[Цель задания] Согласуются ли с отрывком об аресте Н. М. Голодеда следующие утверждения: (а) Голодед был арестован с санкции прокурора; (б) справка Бермана занимала четыре странички машинописного текста; (в) в деле Голодеда сохранился протокол его допроса? Для каждого ответьте «да» или «нет» и дословно приведите решающие слова отрывка.

[Показанный отрывок]
Монстр беспринципности и угодничества, Берман, копируя сценарии московских процессов, одно за другим проводил в республике громкие судилища то в Гомеле, Лепеле, то в Жлобине, Минске, в других городах. Не успевал завершиться один процесс, как сразу же разворачивался другой. Режиссер и его послушные ассистенты без устали творили «премьеры» шпионских, вредительских, террористических дел-спектаклей, фабрикуя обвинения, порой, превосходящие интригой и сенсационностью детективы Конан Доила.
Сегодня можно даже по опубликованным документам проследить, как последовательно под началом Бермана разворачивалось санкционированное «сверху» грандиозное дело «о контрреволюционном заговоре» в Белоруссии. Как опричники из НКВД оплетали густой сетью клеветы, лжи и подтасовок руководство республики. Мы уже касались этой темы в предыдущих разделах. Скажем только, что до сих пор остаются неясными обстоятельства гибели председателя Совнаркома БССР Н. Голодеда. Некоторые свидетели, проходившие по «куропатскому» делу, утверждали, что видели, как он выбросился из окна кабинета следователя, другие столь же уверенно говорили, что его убили во время допросов.
Из материалов архивно-следственного дела Н. М. Голодеда нельзя установить даже дату его ареста, который, кстати, был учинен без санкции прокурора. Своеобразным ордером послужила подготовленная Берманом справка на четырех страничках машинописного текста, в которой утверждалось, что показаниями ранее арестованных «врагов народа» (приведен длинный список) Голодед изобличается как один из организаторов и руководителей контрреволюционной организации Белоруссии и поэтому подлежит аресту. На справке черной тушью начертана резолюция Ежова: «Арестовать».
Из бумаг, хранящихся в деле, видно, что Николай Матвеевич был арестован в Москве, «этапирован» в Минск и 21 июня 1937 года «покончил жизнь самоубийством». Ни протокола допроса, ни других следственных документов, кроме куцей справки Бермана, в деле нет.

[Выдержки из данных]
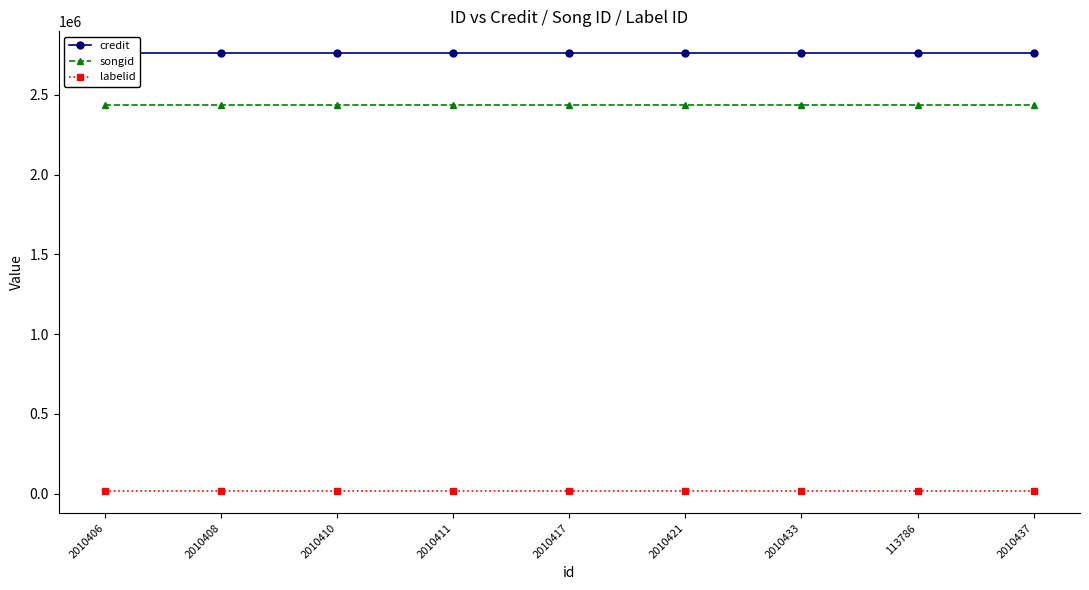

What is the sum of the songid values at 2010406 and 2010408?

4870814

...

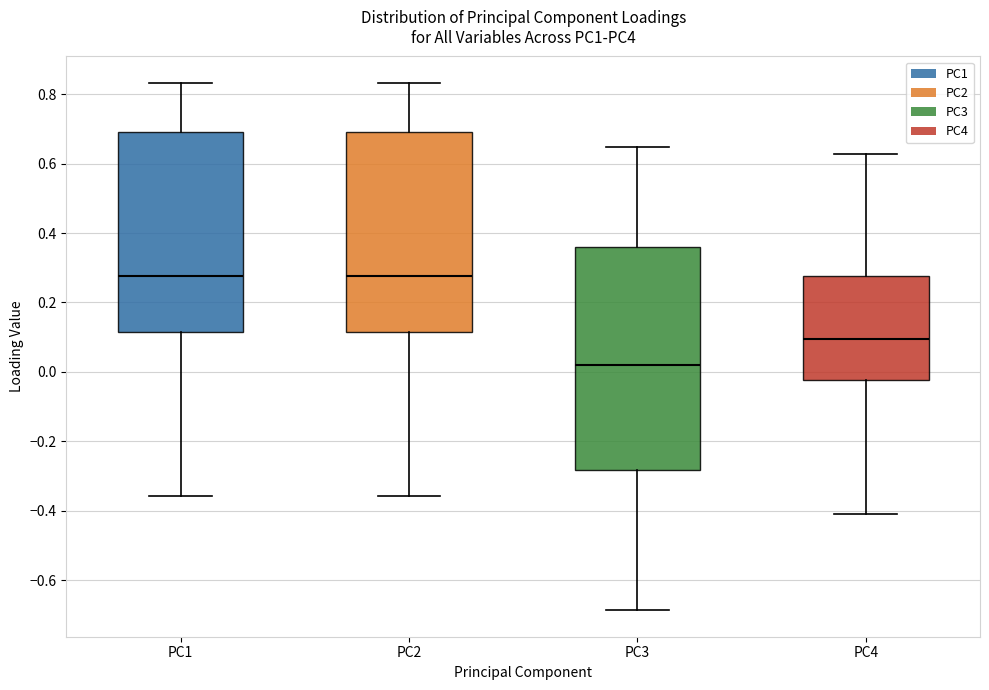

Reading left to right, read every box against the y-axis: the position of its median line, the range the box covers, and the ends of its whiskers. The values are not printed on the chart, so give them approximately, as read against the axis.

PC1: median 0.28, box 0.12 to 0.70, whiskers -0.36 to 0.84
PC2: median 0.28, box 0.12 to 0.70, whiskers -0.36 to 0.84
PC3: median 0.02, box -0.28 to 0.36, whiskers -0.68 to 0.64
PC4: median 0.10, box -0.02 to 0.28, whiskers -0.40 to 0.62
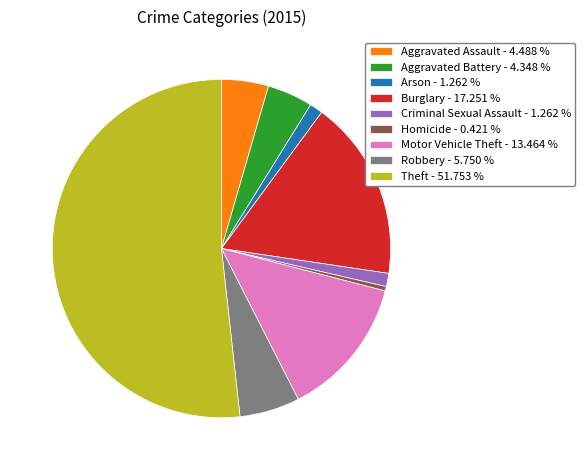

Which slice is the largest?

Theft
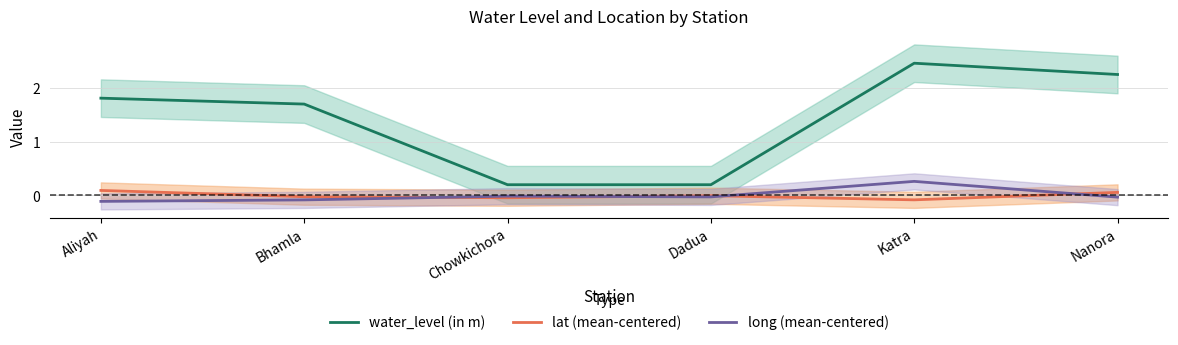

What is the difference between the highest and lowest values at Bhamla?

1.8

...

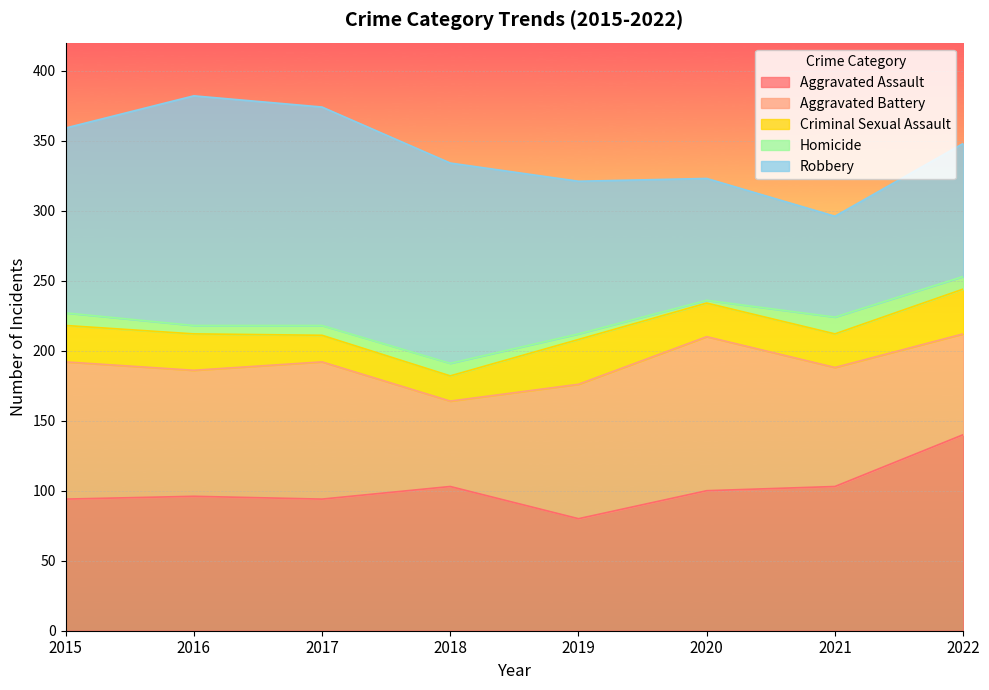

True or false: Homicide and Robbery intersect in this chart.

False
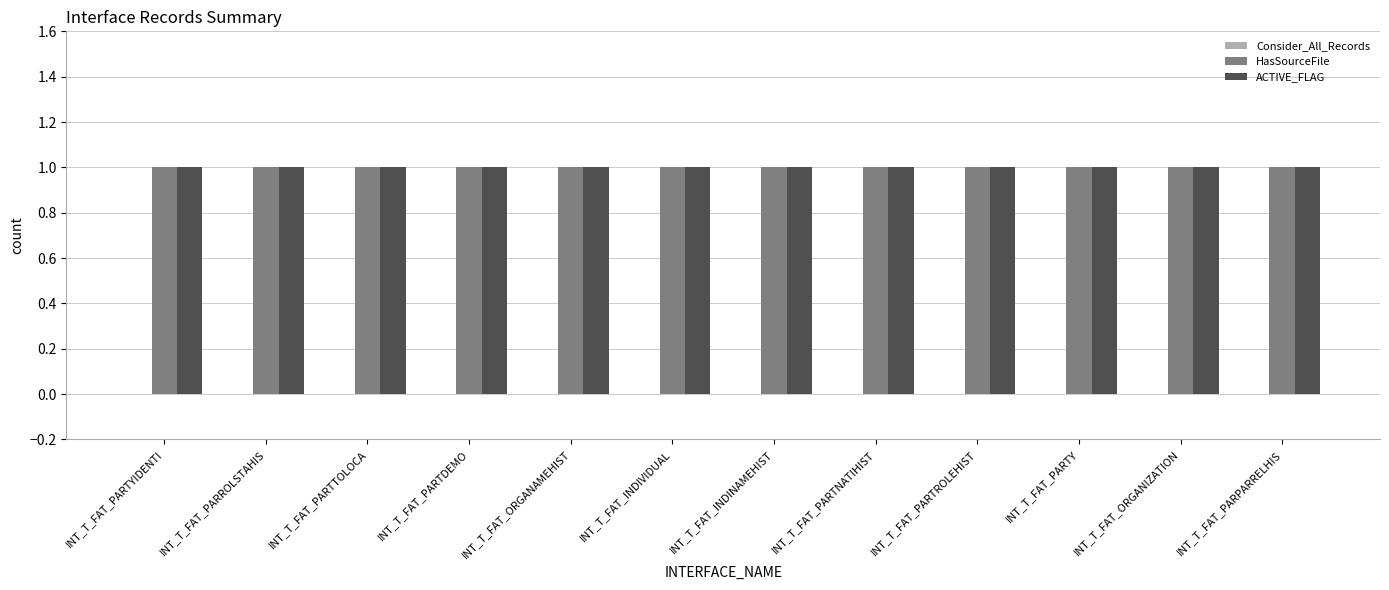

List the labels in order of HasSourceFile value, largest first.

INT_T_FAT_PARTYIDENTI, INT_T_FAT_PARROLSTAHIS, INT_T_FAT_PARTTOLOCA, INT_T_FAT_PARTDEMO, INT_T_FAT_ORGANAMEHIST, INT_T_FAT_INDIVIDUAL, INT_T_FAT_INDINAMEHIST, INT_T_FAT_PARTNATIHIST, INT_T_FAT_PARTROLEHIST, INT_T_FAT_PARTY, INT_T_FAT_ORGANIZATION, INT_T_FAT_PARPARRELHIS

[Результат задания]
(а) Нет: «который, кстати, был учинен без санкции прокурора».
(б) Да: «справка на четырех страничках машинописного текста».
(в) Нет: «Ни протокола допроса, ни других следственных документов, кроме куцей справки Бермана, в деле нет».